Professional ratings
Review scores
| Source | Rating |
| AllMusic | Star |
| Tom Hull | B+ |

==Reception==
Dean McFarlane of Allmusic called the album "a fantastic introduction to their varied material, which is high-energy post-punk in a similar vein to Fugazi, Crass, and Shellac." "To describe their approach," he writes, "the Ex is a quintet of guitars percussion and vocals – stylistic references would be Captain Beefheart for all the angular abrasive guitar work and syncopated rhythm, early P.I.L. in that they share the influence of African and Jamaican musics – but the most striking reference is European traditional and folk, given a post-punk electric shock on this engaging album. Highly political in their lyrical content, the range here covers angular bass and drum rhythms while guitars skate about colliding in squalls of noise like Sonic Youth that surpass the hardest post-punk rockers such as Jesus Lizard or June of 44 in energy. At other moments, folk songs [are] given simple guitar and vocal arrangements that provide relief from the barrage of propulsive noise workouts. These folk songs, such as "The Carpenter," [sic] recall British folk revivalists Kevin Coyne and Burt Jansch [sic] in some ways, and they may sound unusual when considering that the rest of the album is made up of avant-rock chaos and political diatribe that is far from subdued." Trouser Press reviewed the album positively, calling Buhrs "practically a vocal twin for Captain Beefheart [...] he's got the range for it, and provides a useful counterpart to Sok's one-note bellow (they duet on a few tracks)." Despite writing that the track "Embarrassment" "has a great lyric and a great riff that don't really belong together [...] the album is [otherwise] superb, abrasive, daring and full of unexpected kicks, including a slow, bulbous cover of the traditional "House Carpenter.""

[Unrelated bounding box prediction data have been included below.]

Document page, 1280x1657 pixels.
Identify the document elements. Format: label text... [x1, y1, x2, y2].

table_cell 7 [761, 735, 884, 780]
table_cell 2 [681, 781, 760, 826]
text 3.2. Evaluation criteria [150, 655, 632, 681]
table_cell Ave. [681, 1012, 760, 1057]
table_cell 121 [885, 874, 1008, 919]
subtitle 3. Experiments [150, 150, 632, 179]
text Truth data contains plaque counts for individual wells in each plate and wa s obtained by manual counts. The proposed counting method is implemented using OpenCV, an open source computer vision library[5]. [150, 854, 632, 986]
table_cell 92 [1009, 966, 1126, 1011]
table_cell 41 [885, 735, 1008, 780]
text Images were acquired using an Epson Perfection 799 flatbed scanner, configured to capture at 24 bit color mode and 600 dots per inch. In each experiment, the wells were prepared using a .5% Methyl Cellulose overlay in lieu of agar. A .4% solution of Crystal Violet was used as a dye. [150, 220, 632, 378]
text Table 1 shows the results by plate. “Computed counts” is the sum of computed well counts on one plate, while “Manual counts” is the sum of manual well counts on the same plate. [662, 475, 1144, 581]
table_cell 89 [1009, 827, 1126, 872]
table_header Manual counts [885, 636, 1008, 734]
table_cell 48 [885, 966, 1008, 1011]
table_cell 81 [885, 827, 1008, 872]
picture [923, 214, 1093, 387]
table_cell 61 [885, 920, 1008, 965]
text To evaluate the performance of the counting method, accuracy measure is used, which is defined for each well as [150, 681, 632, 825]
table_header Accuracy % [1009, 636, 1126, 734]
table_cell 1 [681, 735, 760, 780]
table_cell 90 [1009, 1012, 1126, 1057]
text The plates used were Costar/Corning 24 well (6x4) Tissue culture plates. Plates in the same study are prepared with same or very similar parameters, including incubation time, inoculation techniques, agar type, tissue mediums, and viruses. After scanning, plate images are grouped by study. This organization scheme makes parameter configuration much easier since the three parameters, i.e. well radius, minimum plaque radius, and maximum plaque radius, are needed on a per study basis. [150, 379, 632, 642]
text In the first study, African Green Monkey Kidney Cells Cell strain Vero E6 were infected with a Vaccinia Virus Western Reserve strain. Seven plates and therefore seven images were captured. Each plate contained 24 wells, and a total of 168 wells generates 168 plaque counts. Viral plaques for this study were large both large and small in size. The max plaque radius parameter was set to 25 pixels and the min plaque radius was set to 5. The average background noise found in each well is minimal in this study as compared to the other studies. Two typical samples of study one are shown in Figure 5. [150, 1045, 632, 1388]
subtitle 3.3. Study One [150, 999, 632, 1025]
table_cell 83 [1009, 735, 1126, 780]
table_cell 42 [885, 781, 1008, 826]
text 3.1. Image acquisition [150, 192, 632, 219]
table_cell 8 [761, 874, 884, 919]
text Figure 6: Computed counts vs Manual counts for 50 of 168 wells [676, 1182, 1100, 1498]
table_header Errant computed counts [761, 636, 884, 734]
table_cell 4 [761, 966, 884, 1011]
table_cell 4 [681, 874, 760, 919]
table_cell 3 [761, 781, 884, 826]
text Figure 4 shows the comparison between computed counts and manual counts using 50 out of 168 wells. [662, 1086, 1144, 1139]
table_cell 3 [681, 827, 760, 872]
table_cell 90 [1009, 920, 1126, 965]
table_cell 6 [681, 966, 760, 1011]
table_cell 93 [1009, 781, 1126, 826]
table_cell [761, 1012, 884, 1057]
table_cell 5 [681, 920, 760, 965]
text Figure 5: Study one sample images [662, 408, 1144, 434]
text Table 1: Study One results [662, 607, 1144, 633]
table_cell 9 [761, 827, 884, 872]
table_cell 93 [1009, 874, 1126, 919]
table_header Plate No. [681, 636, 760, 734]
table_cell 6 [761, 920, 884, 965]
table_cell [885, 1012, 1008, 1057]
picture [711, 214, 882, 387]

Andrea Moed of CMJ New Music Monthly also compared Buhrs to Captain Beefheart and praised the band's "rhythmically intense arrangements."

In 2015, 20 years after the album's release, Alex Siquig wrote an article on it for Popmatters. According to him, despite the fact that the album isn't a "litmus test" "classic" (unlike Blonde on Blonde or OK Computer) or that "it’s probably not even one of the albums true-blue fan-boys of the Ex would tout as an ideal starting point for new fans, or as a record of any particular significance", he wrote that "Mudbird Shivers is too special to dismiss or forget. Have the Ex made better and more complete albums? Without a doubt! Turn (2004) is their late career classic, an ambitious double LP most bands wouldn’t even attempt. Starters and Alternators [sic] (1998) is likewise the Ex at their most mature and refined, smartly kicking the shit out of the State. Their collaborations with outlaw cello maven Tom Cora and the Ethiopian saxophone savant Getachew Merkuria [sic] are also required listening, along with the 2000's [sic] 1936: Spanish Revolution [sic], Dizzy Spells, Blueprints for a Blackout, and 2011's Joggers and Smoggers. But the fully-formed dissident spirit of the Ex waits patiently in the past, in Murdbird Shivers."

==Track listing==

1. "Thunderstruck Blues" – 6:22
2. "Only If You Want 3" – 5:00
3. "Ret Roper" – 4:27
4. "Embarrassment" – 4:10
5. "House Carpenter" – 4:07
6. "Newsense" – 2:50
7. "Former Reporter" – 3:58
8. "Shore Thing" – 5:51
9. "Things Most People Think" – 2:41
10. "Audible Bacillus" – 4:52
11. "Hunt Hat" – 5:13

==Personnel==
- Terrie (guitar)
- G.W. Sok (vocals)
- Luc (bass)
- Andy (guitar, viola)
- Katrin (drums)
- Han Buhrs (vocals, saxophone, mouth-harp, panlids, grater)

==Notes==
- Cogan, Brian. Encyclopedia of Punk Music and Culture. Westport, Conn.: Greenwood Press, 2006. p. 70. ISBN 978-0-313-33340-8.
- Mount, Heather. "Three Looks into The Ex". In Crane, Larry. Tape Op: The Book about Creative Music Recording, Volume 2. Milwaukee: Hal Leonard Corporation, 2010. pp. 230–233.
- Robbins, Ira A., ed. The Trouser Press Guide to '90s Rock: The all-new 5th edition of The Trouser Press Record Guide. New York: Simon & Schuster, 1997. ISBN 0684814374.
- Sok, G.W. A Mix of Bricks & Valentines: Lyrics 1979–2009. New York: PM Press, 2011.
- Temporary Services. Group Work. New York: Printed Matter, March 2007.